1 Nisan 2024 Pazartesi

BAŞKENTTEN YANSIMALAR/ SAMİMİ BÜTÇEYE ELVEDA

Cahit UYANIK 

Tüm kamu maliyesi veya bütçe ders kitaplarında yazılı: Bütçe, samimi olmalıdır. Buna 'Bütçede samimiyet ilkesi' denilir. Türkiye'nin çok uzun yıllardır bütçeyle ilişkisi gayri samimi. Bunun en son örneğini 1997 yılı bütçesini 'sıfır açık' ile Meclis'ten geçiren Refahyol Hükümeti vermişti. 

Ancak bu garabet bütçenin uygulama sonuçlarını gizlemek için, dönemin Maliye Bakanı Abdüllatif Şener elinden gelen herşeyi yapmıştı. İş o kadar büyük komediye dönüşmüştü ki, biz gazeteciler yılın ilk 4 ayına ilişkin bütçe açığını Ankara'da incelemelerde bulunan IMF Masası Şefi Martin Hardy'den rica ederek öğrenmiştik. Siz varın bu bütçenin samimiyetini kendiniz değerlendirin.

Türkiye yine büyük krizler geçirerek bir bütçe hazırlıyor. Başlangıçta öngörülen 19 katrilyonluk açıkla, enflasyonu yüzde 25'e düşürme konusunda kimse ikna edilemediği için ortaya yeni rakamlar atıldı. Bütçe açığındaki artış, yüzde 42'lik ortalama enflasyon (deflatör) düzeyine indirildi. Ancak bu indirim yapılırken bütçenin samimiyet ilkesi yine unutuldu.

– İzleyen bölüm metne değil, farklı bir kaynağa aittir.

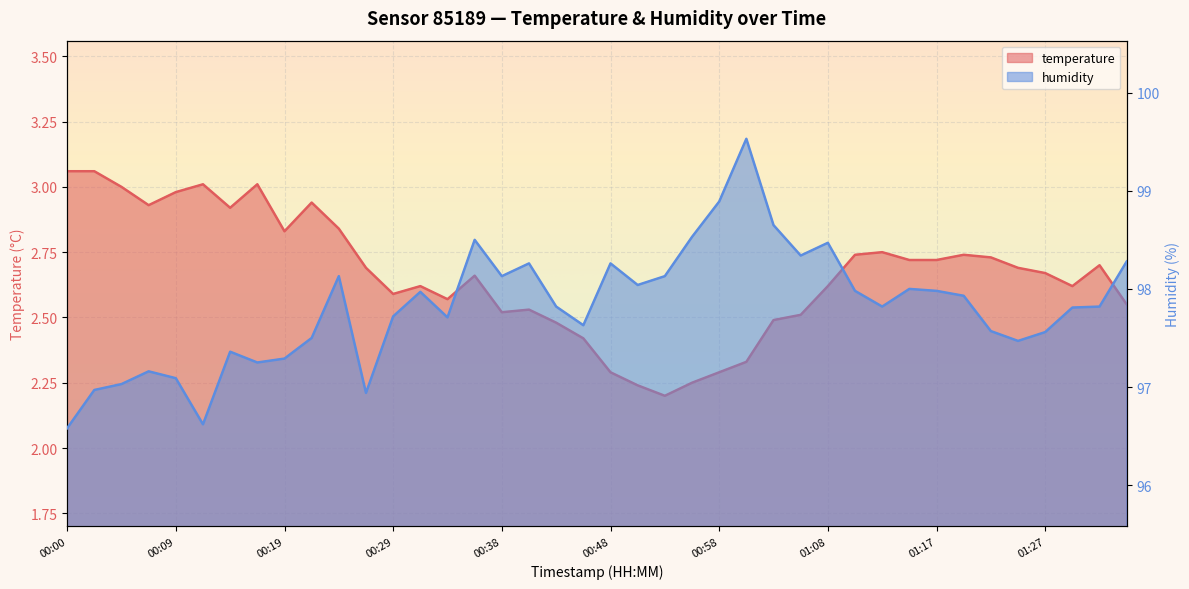

What are all the series names shown in the legend?

temperature, humidity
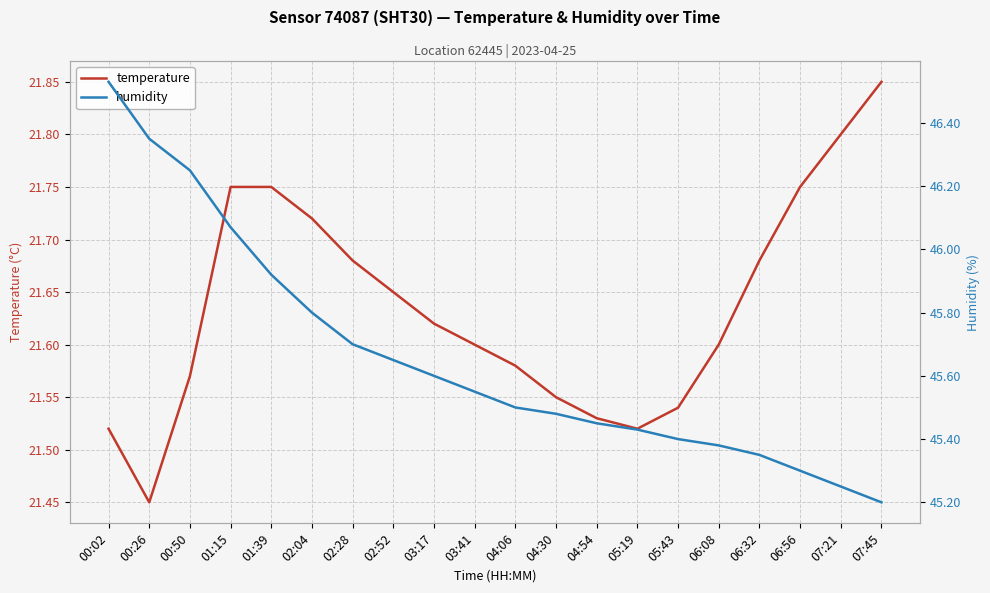

What is the value of the humidity point at the 10th from the left?

45.5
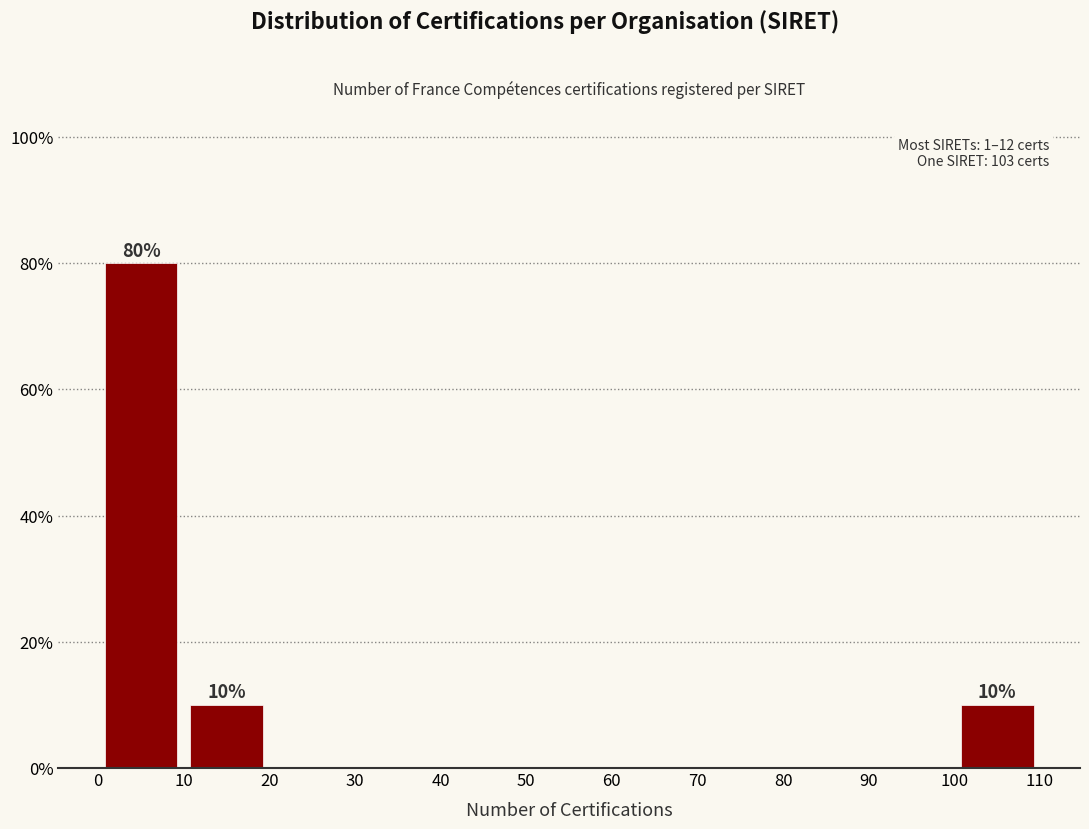

Over which range of the x-axis is the bar tallest?

0 to 10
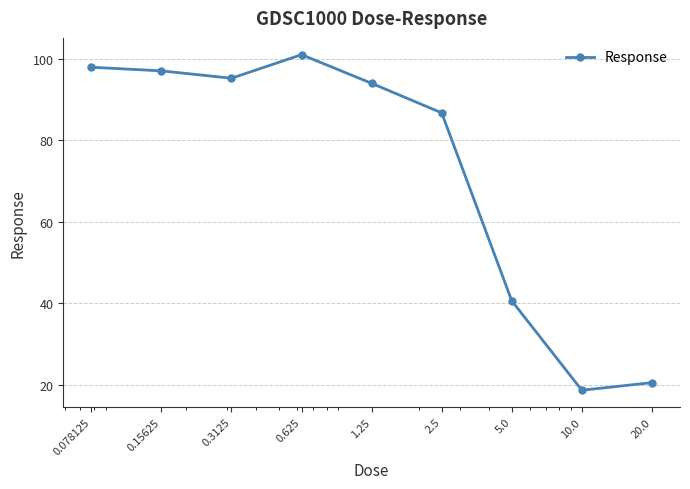

What is the value of the 6th point from the left?

86.7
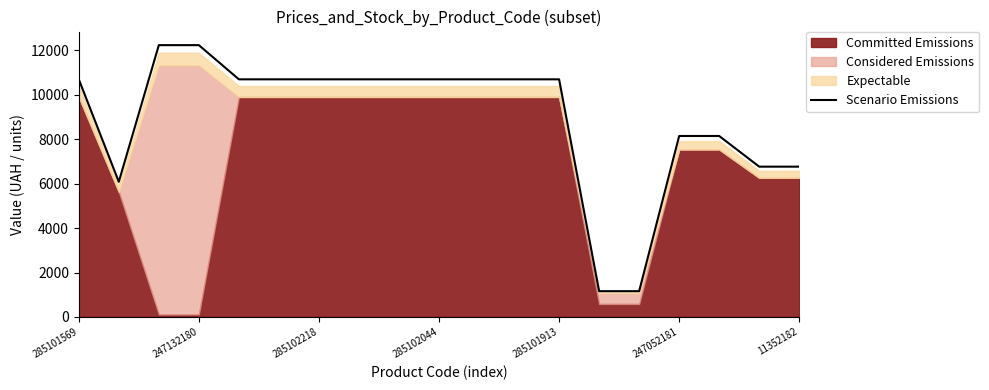

The Scenario Emissions series shows 8149.6 at 247052181. True or false?

True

Çünkü 23 katrilyon liradan 21,1 katrilyona indirilen faiz ödemeleri, oluk oluk dış kaynak akacağı varsayımına dayalı. Merkez Bankası Başkanı, bu rakamı 11 milyar dolar olarak açıklıyor. Söz gelimi 11 değil de 7 milyar dolar giriş sağlanacak olursa, ortadaki 4 milyar dolarlık açık yine iç borçlanma ile kapatılacak. Bu, nereden baksanız 3-4 tane ekstradan ihale düzenleme anlamına geliyor. Ek ihalelerin bütçeye faiz yükü ise en az 2 katrilyona yakın.

Başlangıçta 10 katrilyon olarak öngörülen transfer ödemeleri 9,1'e indirilmiş. Sokaklara dökülen yüzbinlerce emekli ve çiftçi, transfer rakamlarını yeniden 10 katrilyon liraya yükselttirebilir. Yatırımlar ise bir başka eleştiri konusu. Yatırım ödeneklerinin genel bütçeye oranı uzun yıllardan bu yana ilk kez yüzde 5'in altına inecek. Bu rakamın neredeyse hepsinin deprem bölgesine yönlendirileceği düşünülürse, ülkenin geri kalan kısımlarındaki kamu yatırımı bekleyen vatandaşların huzursuzluğu rakamlarla ölçülemez. Örnekler daha çoğaltılabilir.

Bütçedeki samimiyetsizlik gelir kanadına da yansımış. Yapılıp yapılmayacağı, yapılırsa başarılı olup olmayacağı belirsiz Telekom özelleştirmeleri bütçeye irat kaydedilmiş. Türkiye 1997'deki acı deneyimlerinden ders alarak, son 2 yıldır özelleştirme gelirlerini bütçeye dahil etmiyordu. 2000 yılı bütçesinde, yaşayarak öğrenilen bu güzel ilke de unutuldu.

2000 Bütçesi samimi değil. Ama hükümet bu bütçeyi uygulama konusunda ne kadar samimi? Bekleyip göreceğiz. 

(Bu yazı Finansal Forum gazetesindeki Başkentten Yansımalar köşesinde 18 Ekim 1999 tarihinde yayınlanmıştır.)